+++ DOCUMENT SECTION +++

Sorry I never posted a video guys! I haven't been on here much the past month. Switched jobs & now we are going to get stationed in Mobile AL in a month or two so its been hectic. I did come to the conclusion that it was the humidity in the cups though. I don't stack them so I don't really know why that is, but oh well. I found tapping underneath the flies gets them out pretty well! Thanks for all your help everyone!


----------



## imzenko (Feb 2, 2013)

to slow them down a bit put them in the refrigerator and then they will slow down and not really run out to the container. they might look dead but let sit for a while. they will revive. 
also this might sound funny but practice.
also if you are having problems with the melos don't buy Turkish gliders.  they are quick.


----------



## aspidites73 (Oct 2, 2012)

I made a super custom lid that fits over the deli cup, and has a notch cut out. I rarely have an escapee this way.


----------



## packer43064 (Nov 30, 2010)

Put them in the fridge for a few minutes. Problem solved. They are still moving....if that so their easy to knock into the frog cage or into another cup.

Sent from my SGH-T839 using Tapatalk 2


----------



## Daleo (Jan 31, 2012)

OMG! Nobel prize for the dart frog hobby!!



aspidites73 said:


> I made a super custom lid that fits over the deli cup, and has a notch cut out. I rarely have an escapee this way.


----------



## Whitneyd88 (Nov 12, 2011)

aspidites73 said:


> I made a super custom lid that fits over the deli cup, and has a notch cut out. I rarely have an escapee this way.


Wow. Lol!! Perfect!


----------

+++ RAW DATA +++

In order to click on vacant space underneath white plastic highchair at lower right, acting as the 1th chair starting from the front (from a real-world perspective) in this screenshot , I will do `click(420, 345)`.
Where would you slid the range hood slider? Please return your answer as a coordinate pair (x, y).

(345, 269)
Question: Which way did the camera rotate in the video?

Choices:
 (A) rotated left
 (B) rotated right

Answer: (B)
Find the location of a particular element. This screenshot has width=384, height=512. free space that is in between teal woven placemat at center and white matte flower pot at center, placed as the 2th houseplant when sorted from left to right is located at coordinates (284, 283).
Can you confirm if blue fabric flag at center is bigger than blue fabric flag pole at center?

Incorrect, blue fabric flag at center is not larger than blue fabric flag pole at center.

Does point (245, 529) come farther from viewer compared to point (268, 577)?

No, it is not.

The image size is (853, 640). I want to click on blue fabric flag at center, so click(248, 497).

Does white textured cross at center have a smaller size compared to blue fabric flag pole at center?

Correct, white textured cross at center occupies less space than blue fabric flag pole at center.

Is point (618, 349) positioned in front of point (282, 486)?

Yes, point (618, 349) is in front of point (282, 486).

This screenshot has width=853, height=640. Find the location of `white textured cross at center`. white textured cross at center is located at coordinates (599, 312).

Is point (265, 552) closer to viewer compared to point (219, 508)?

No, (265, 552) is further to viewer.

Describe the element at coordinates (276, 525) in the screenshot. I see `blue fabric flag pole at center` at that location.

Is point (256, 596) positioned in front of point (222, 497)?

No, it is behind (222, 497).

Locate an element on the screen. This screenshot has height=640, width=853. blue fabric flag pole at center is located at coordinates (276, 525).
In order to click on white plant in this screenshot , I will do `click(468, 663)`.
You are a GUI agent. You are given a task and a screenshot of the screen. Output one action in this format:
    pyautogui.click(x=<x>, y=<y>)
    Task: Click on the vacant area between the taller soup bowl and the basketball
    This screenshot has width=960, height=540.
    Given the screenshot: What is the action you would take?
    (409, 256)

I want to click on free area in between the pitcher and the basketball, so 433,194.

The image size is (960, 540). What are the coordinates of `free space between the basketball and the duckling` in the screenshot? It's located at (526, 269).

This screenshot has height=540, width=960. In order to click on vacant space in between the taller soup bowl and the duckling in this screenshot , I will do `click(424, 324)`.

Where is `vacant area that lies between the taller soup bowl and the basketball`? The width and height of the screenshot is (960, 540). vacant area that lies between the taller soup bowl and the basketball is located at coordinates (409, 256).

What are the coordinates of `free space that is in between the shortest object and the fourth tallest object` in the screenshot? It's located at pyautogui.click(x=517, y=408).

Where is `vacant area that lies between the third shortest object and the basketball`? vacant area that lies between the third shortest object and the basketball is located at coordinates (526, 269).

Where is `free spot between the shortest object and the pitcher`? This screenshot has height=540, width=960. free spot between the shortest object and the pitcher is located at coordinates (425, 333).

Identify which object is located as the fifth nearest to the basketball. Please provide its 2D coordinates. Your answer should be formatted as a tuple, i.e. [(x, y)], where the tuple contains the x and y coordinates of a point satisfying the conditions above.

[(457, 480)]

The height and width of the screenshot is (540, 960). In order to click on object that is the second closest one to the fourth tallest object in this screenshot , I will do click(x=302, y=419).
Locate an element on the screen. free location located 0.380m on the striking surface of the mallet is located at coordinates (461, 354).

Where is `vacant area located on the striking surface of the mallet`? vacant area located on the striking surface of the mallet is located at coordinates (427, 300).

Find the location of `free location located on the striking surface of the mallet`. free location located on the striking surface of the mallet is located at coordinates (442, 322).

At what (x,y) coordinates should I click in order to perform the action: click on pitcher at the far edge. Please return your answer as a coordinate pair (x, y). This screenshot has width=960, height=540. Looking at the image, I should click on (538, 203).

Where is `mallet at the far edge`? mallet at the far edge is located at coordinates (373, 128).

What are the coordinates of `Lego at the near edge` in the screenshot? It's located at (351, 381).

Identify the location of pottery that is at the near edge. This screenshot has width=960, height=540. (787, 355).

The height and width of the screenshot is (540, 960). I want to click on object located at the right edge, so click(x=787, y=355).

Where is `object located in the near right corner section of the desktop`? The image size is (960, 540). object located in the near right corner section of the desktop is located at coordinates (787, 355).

+++

Reproduce everything in the dart frog forum thread from "also this might" down to "(Oct 2, 2012)", changing "Turkish gliders" to "bean beetles". The records were taken from a different source.

> _WRITTEN RESPONSE_
also this might sound funny but practice.
also if you are having problems with the melos don't buy bean beetles.  they are quick.


----------



## aspidites73 (Oct 2, 2012)